Concerns regarding potential Regex misuse?

96 Views Asked by At

I have the following regex: ^[a-zA-Z](.*)[a-zA-Z]$ on both the Javascript and PHP side that I have been using for validating a person's name and message fields on a contact form (no database interaction). It basically ensures that the first and last character in the field are alphabets, and allows anything else in-between.

My concerns are:

  1. For this type of functionality, should I be bothered with trying to validate a person's name or message? The only thing I am validating or rather protecting against is any malicious input.
  2. I'm unsure what type of attacks I could leave my site open to, if the only thing I do is check that the fields aren't empty.

Are these valid concerns? If I start catering for all types of Name and Message scenarios, I'm going to end up with a very long expression that will become too difficult to maintain...So is it really worth it, or is there a bare-minimum regex that I should use for these 2 fields to protect against malicious attacks/scripting?

(PS - I've just been reminded by one of my co-workers about names beginning with an " ! ")

THANK YOU!!

2

There are 2 best solutions below

4
On BEST ANSWER

Now someone named Dieter Voß can’t use your contact form anymore. That’s bad.

If you don’t have any database interaction and the data is sent to someone via e-mail or the like (as opposed to being displayed publicly on the web), then there’s not much of an security concern to protect yourself against. I’d recommend simply doing no check at all. (Except maybe whether the fields are empty.)
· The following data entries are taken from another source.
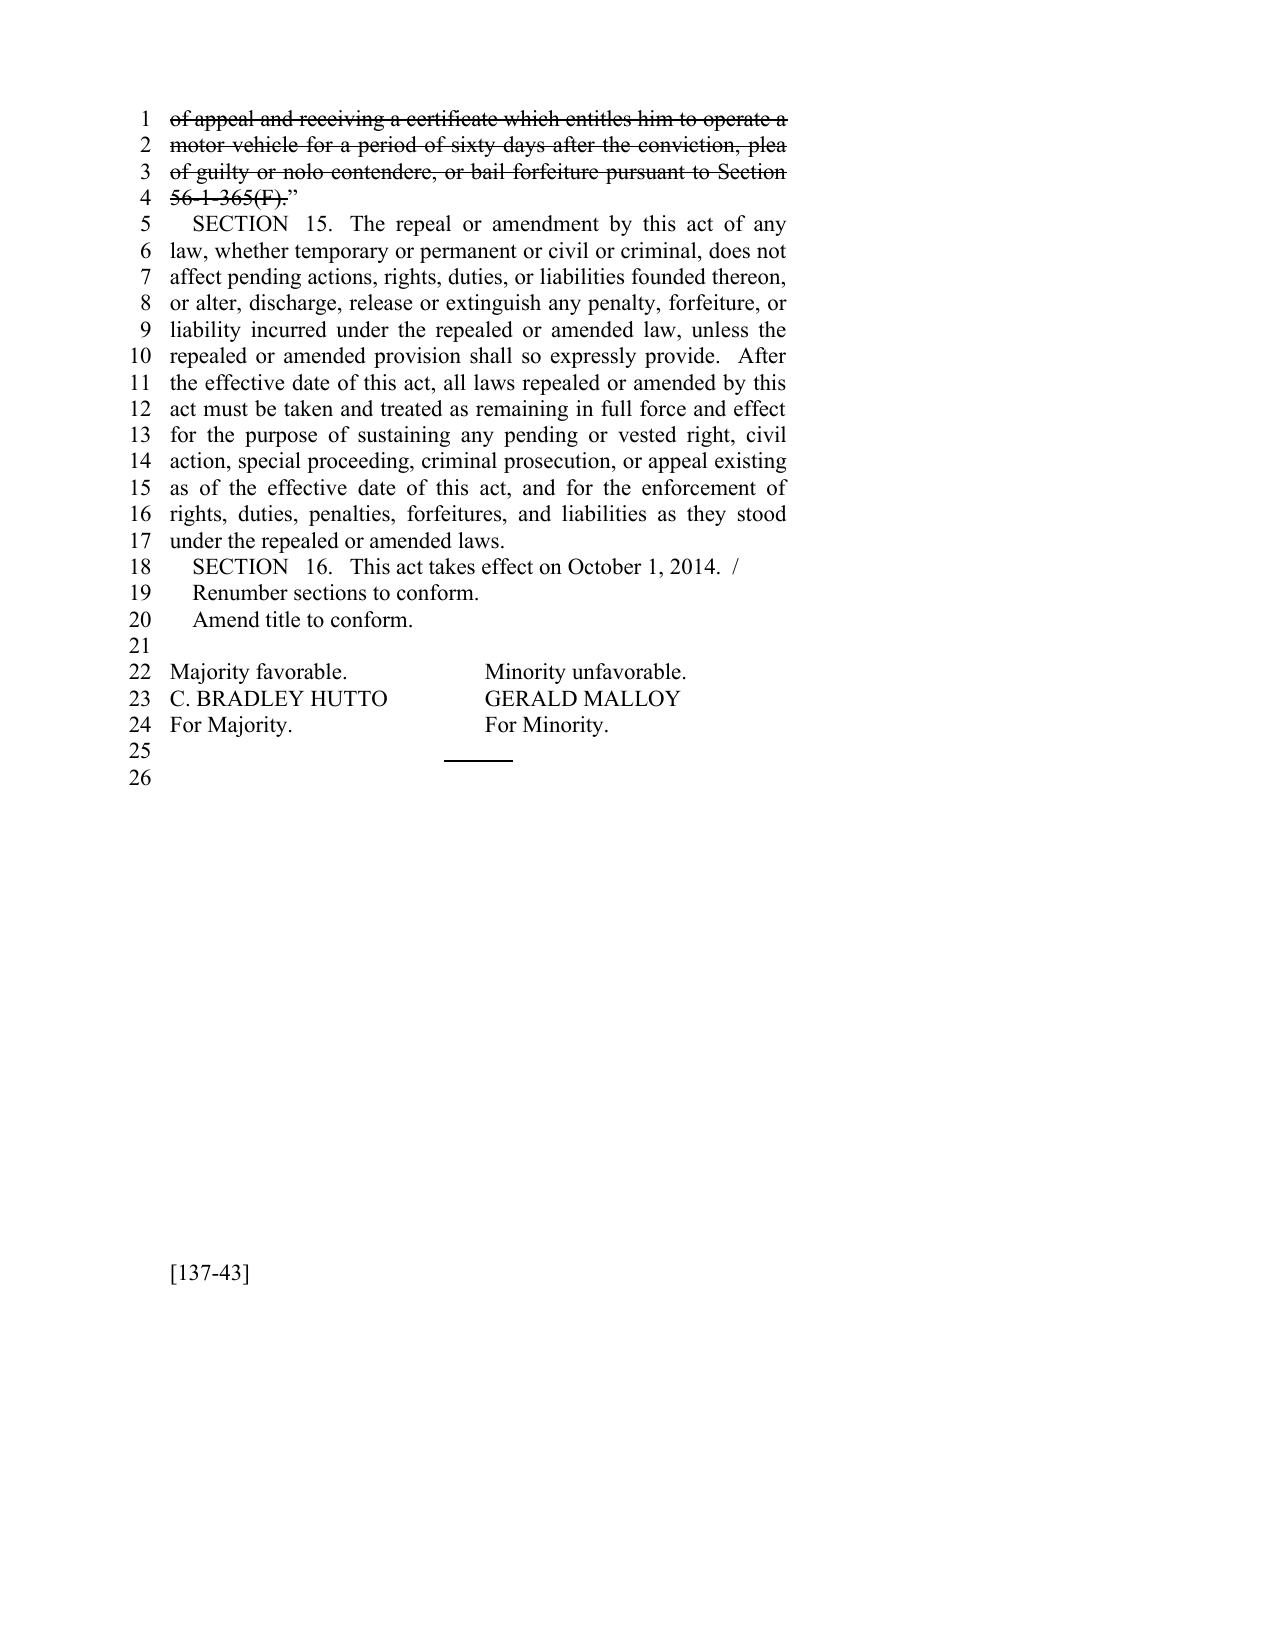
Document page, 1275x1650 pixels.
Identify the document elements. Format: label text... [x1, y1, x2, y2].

text (F) Except as provided for in Section 56-1-365(D) and (E), the driver's license suspension periods under this section begin on the date the person is convicted, receives sentence upon a plea of guilty or of nolo contendere, or forfeits bail posted for the a violation of Section 56-5-2930, 56-5-2933, or for the violation of any other a law of this State or ordinance of a county or municipality of this State that prohibits a person from operating a motor vehicle while under the influence of intoxicating liquor, or narcotics; however, a person is not prohibited from filing a notice of appeal and receiving a certificate which entitles him to operate a motor vehicle for a period of sixty days after the conviction, plea of guilty or nolo contendere, or bail forfeiture pursuant to Section 56-1-365(F).” [169, 173, 787, 210]
text Majority favorable. Minority unfavorable. [169, 658, 787, 685]
text SECTION 16. This act takes effect on October 1, 2014. / [169, 553, 787, 579]
text Amend title to conform. [169, 606, 787, 632]
text Renumber sections to conform. [169, 579, 787, 606]
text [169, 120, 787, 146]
text For Majority. For Minority. [169, 711, 787, 737]
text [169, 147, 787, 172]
text C. BRADLEY HUTTO GERALD MALLOY [169, 685, 787, 711]
text SECTION 15. The repeal or amendment by this act of any law, whether temporary or permanent or civil or criminal, does not affect pending actions, rights, duties, or liabilities founded thereon, or alter, discharge, release or extinguish any penalty, forfeiture, or liability incurred under the repealed or amended law, unless the repealed or amended provision shall so expressly provide. After the effective date of this act, all laws repealed or amended by this act must be taken and treated as remaining in full force and effect for the purpose of sustaining any pending or vested right, civil action, special proceeding, criminal prosecution, or appeal existing as of the effective date of this act, and for the enforcement of rights, duties, penalties, forfeitures, and liabilities as they stood under the repealed or amended laws. [169, 210, 787, 553]
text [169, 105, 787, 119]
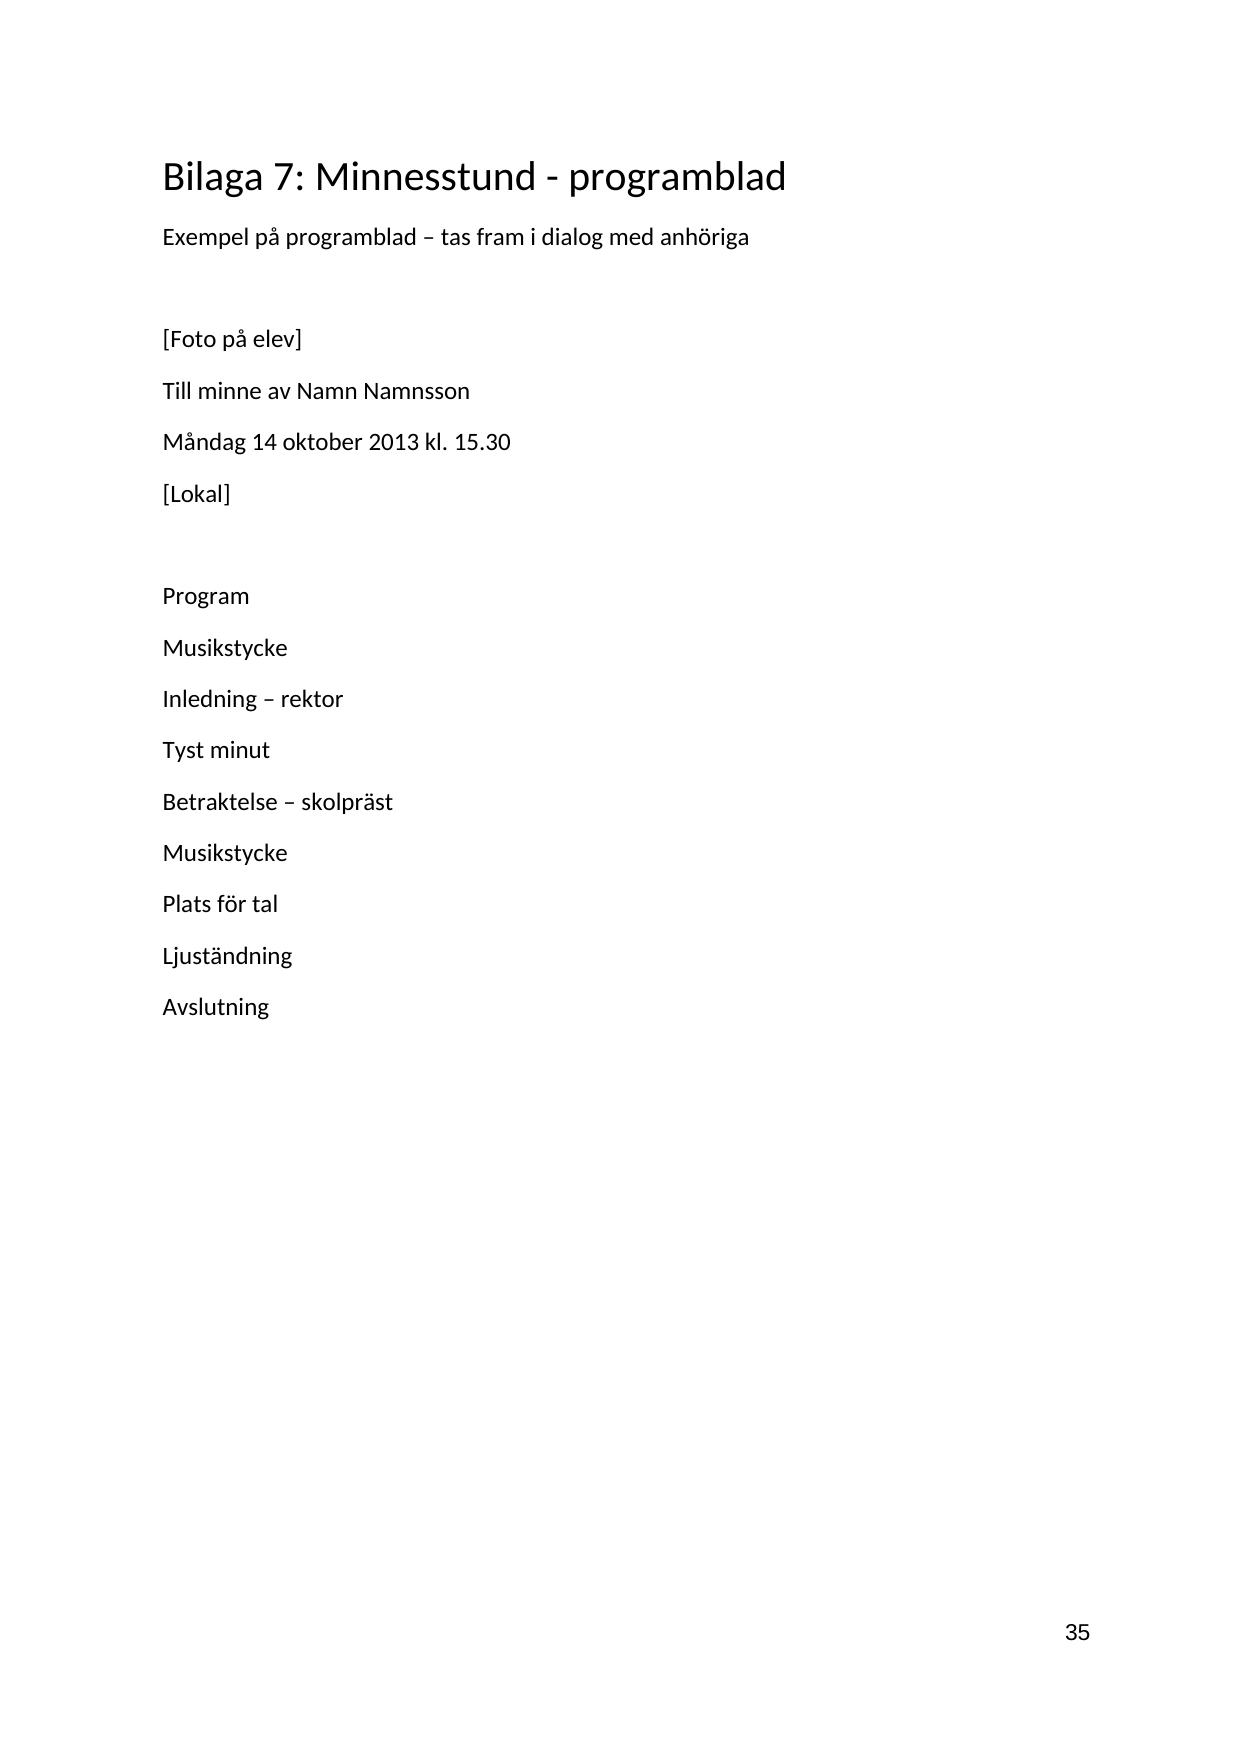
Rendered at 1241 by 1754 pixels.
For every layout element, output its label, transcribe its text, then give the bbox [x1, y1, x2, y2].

text Ljuständning [162, 940, 978, 970]
subtitle Bilaga 7: Minnesstund - programblad [162, 150, 1090, 201]
text Betraktelse – skolpräst [162, 786, 978, 816]
text Till minne av Namn Namnsson [162, 375, 978, 406]
text Måndag 14 oktober 2013 kl. 15.30 [162, 426, 978, 457]
text [Lokal] [162, 478, 978, 508]
text Musikstycke [162, 632, 978, 662]
text Inledning – rektor [162, 683, 978, 714]
text [Foto på elev] [162, 324, 978, 354]
text Tyst minut [162, 734, 978, 765]
text Plats för tal [162, 888, 978, 919]
text Avslutning [162, 991, 978, 1022]
text Musikstycke [162, 837, 978, 868]
text Program [162, 580, 978, 611]
text Exempel på programblad – tas fram i dialog med anhöriga [162, 221, 978, 251]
Disclaimer: Without knowing about the rest of the code, any statements about possible security implications can possibly be wrong.

2
On
  1. For this type of functionality, should I be bothered with trying to validate a person's name or message? The only thing I am validating or rather protecting against is any malicious input.

Protecting against malicious input is different to validating that a person's name is indeed a person's name. Because people's names can be so varied (containing all sorts of characters) it may be better just to ensure that this has at least one non-whitespace character in it and be done with it. Some people have only one name, and some people have a surname that is only one letter.

  1. I'm unsure what type of attacks I could leave my site open to, if the only thing I do is check that the fields aren't empty.

Protecting against malicious input is a different problem, and it involves for example filtering the entry before it is entered into the database, but this is (probably) a job for your database abstraction or framework.

You will also have to ensure that whenever you output such data as part of an HTML page, that you use htmlspecialchars() on it. This protects against cross-site scripting (inclusion of HTML tags in what should be plain text). This is (probably) a job for your template system or view layer.